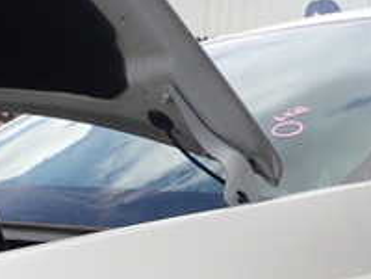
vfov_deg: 15.2
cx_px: 72
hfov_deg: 21.5
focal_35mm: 90
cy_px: 417
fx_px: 965
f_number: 3.2
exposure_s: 1/640
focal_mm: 5.4
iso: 100
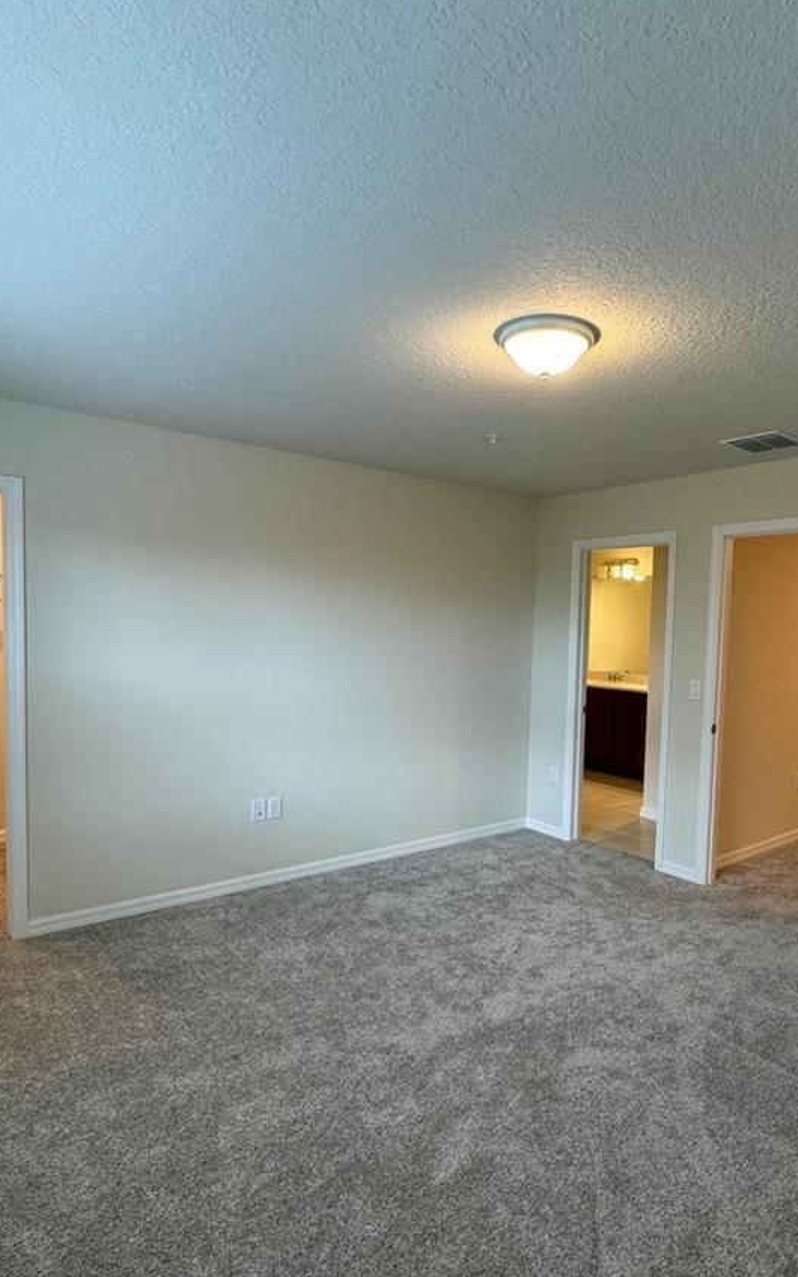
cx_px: 462
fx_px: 731
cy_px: 679
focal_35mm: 21
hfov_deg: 57.0
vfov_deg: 82.2
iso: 200
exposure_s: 1/120
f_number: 2.2
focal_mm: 2.22
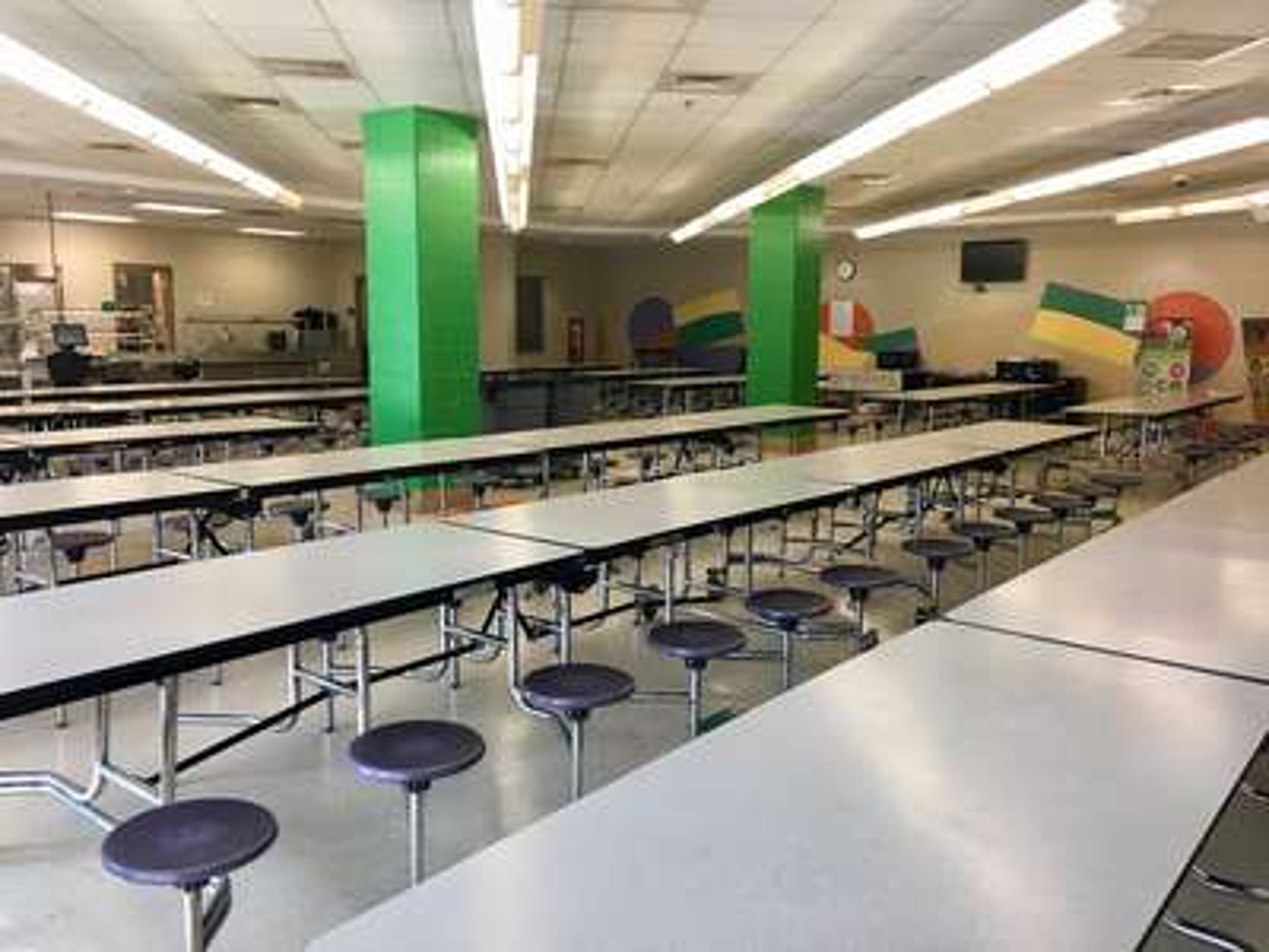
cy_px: 476
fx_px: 1063
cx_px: 634
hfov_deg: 61.7
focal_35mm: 29
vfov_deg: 48.2
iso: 40
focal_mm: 4.15
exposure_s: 1/30
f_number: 2.2
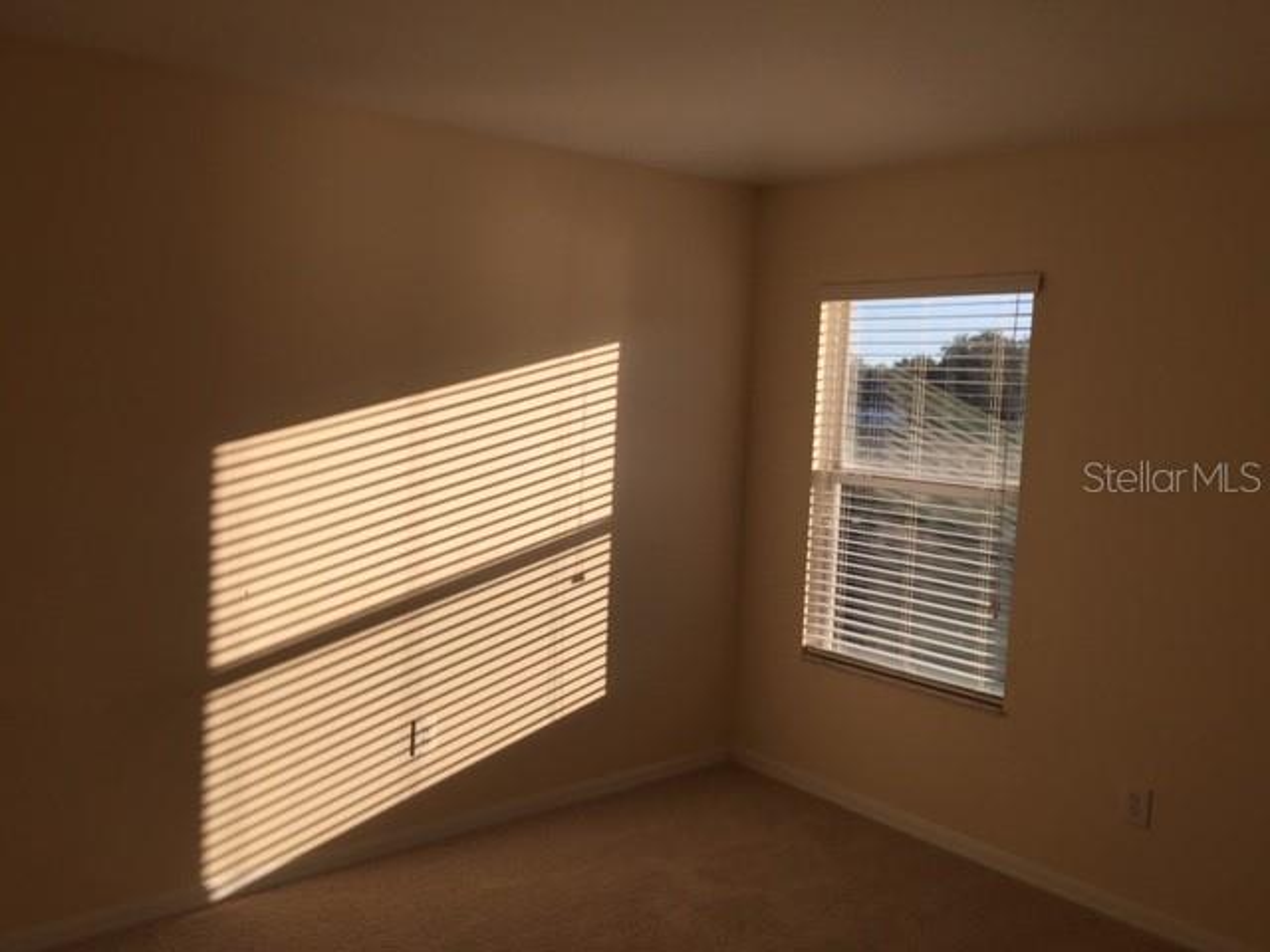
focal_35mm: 29
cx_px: 635
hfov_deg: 61.7
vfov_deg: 48.2
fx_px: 1064
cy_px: 476
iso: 32
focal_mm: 4.15
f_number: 2.2
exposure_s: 1/898
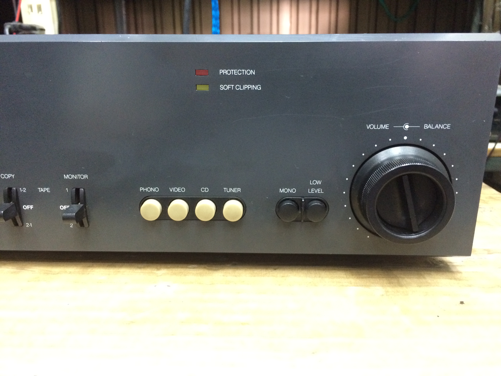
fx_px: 420
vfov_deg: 48.2
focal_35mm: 29
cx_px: 250
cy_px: 188
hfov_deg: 61.7
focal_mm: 4.15
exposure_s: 1/17
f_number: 2.2
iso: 250
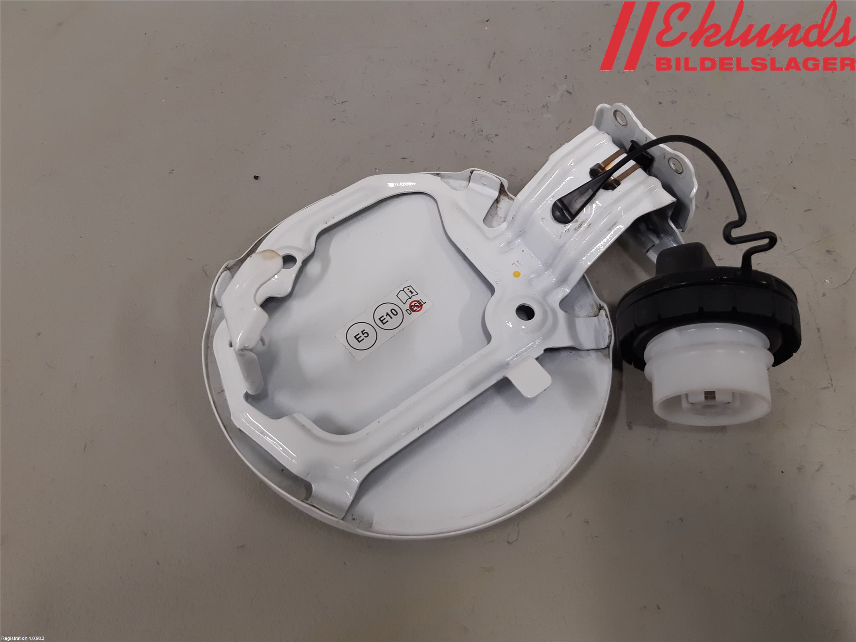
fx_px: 643
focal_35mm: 26
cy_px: 321
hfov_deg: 67.3
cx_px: 428
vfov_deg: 53.1
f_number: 1.7
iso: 80
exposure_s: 1/50
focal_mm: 3.93
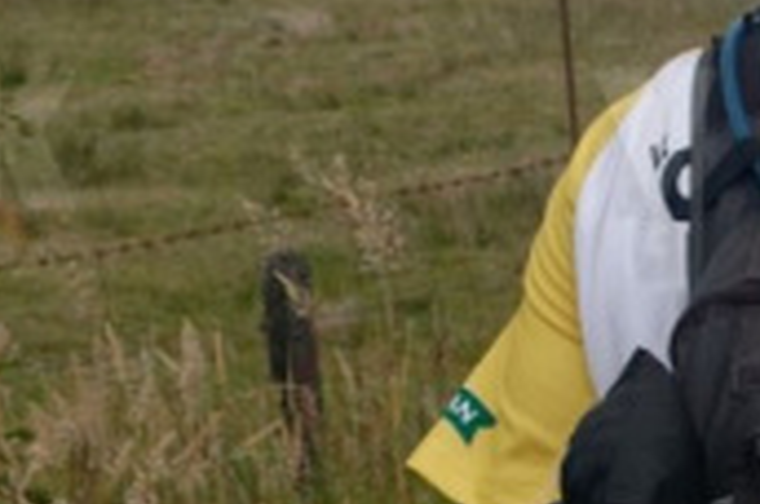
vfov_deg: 8.2
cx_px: 1136
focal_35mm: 167
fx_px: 3519
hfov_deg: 11.8
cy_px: 274
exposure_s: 1/400
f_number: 11
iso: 320
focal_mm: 24
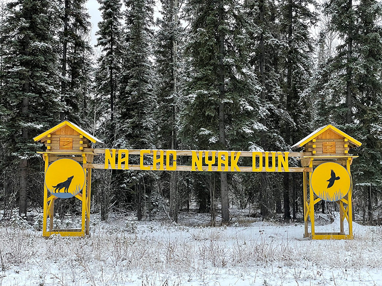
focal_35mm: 52
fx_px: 574
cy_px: 143
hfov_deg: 36.8
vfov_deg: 28.0
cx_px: 191
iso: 32
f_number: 2
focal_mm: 6
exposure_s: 1/122
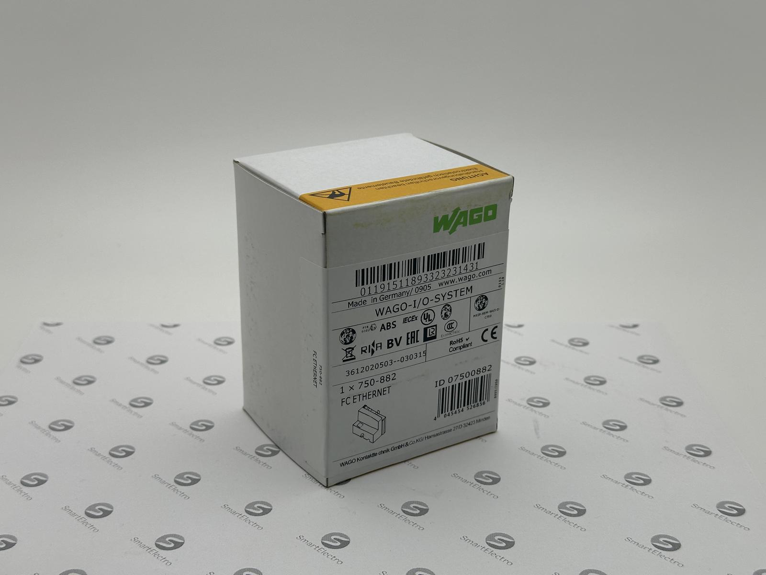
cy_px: 288
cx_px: 383
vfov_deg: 30.3
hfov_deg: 39.7
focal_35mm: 48
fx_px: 1062
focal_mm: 6.86
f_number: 1.78
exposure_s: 1/1041
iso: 64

● ● ● ●

### EXERCISE REQUIREMENTS
A word-for-word retyping of the material above is expected, without pictures.

### WRITTEN SOLUTION
vfov_deg: 15.2
cx_px: 72
hfov_deg: 21.5
focal_35mm: 90
cy_px: 417
fx_px: 965
f_number: 3.2
exposure_s: 1/640
focal_mm: 5.4
iso: 100
cx_px: 462
fx_px: 731
cy_px: 679
focal_35mm: 21
hfov_deg: 57.0
vfov_deg: 82.2
iso: 200
exposure_s: 1/120
f_number: 2.2
focal_mm: 2.22
cy_px: 476
fx_px: 1063
cx_px: 634
hfov_deg: 61.7
focal_35mm: 29
vfov_deg: 48.2
iso: 40
focal_mm: 4.15
exposure_s: 1/30
f_number: 2.2
focal_35mm: 29
cx_px: 635
hfov_deg: 61.7
vfov_deg: 48.2
fx_px: 1064
cy_px: 476
iso: 32
focal_mm: 4.15
f_number: 2.2
exposure_s: 1/898
fx_px: 420
vfov_deg: 48.2
focal_35mm: 29
cx_px: 250
cy_px: 188
hfov_deg: 61.7
focal_mm: 4.15
exposure_s: 1/17
f_number: 2.2
iso: 250
fx_px: 643
focal_35mm: 26
cy_px: 321
hfov_deg: 67.3
cx_px: 428
vfov_deg: 53.1
f_number: 1.7
iso: 80
exposure_s: 1/50
focal_mm: 3.93
vfov_deg: 8.2
cx_px: 1136
focal_35mm: 167
fx_px: 3519
hfov_deg: 11.8
cy_px: 274
exposure_s: 1/400
f_number: 11
iso: 320
focal_mm: 24
focal_35mm: 52
fx_px: 574
cy_px: 143
hfov_deg: 36.8
vfov_deg: 28.0
cx_px: 191
iso: 32
f_number: 2
focal_mm: 6
exposure_s: 1/122
cy_px: 288
cx_px: 383
vfov_deg: 30.3
hfov_deg: 39.7
focal_35mm: 48
fx_px: 1062
focal_mm: 6.86
f_number: 1.78
exposure_s: 1/1041
iso: 64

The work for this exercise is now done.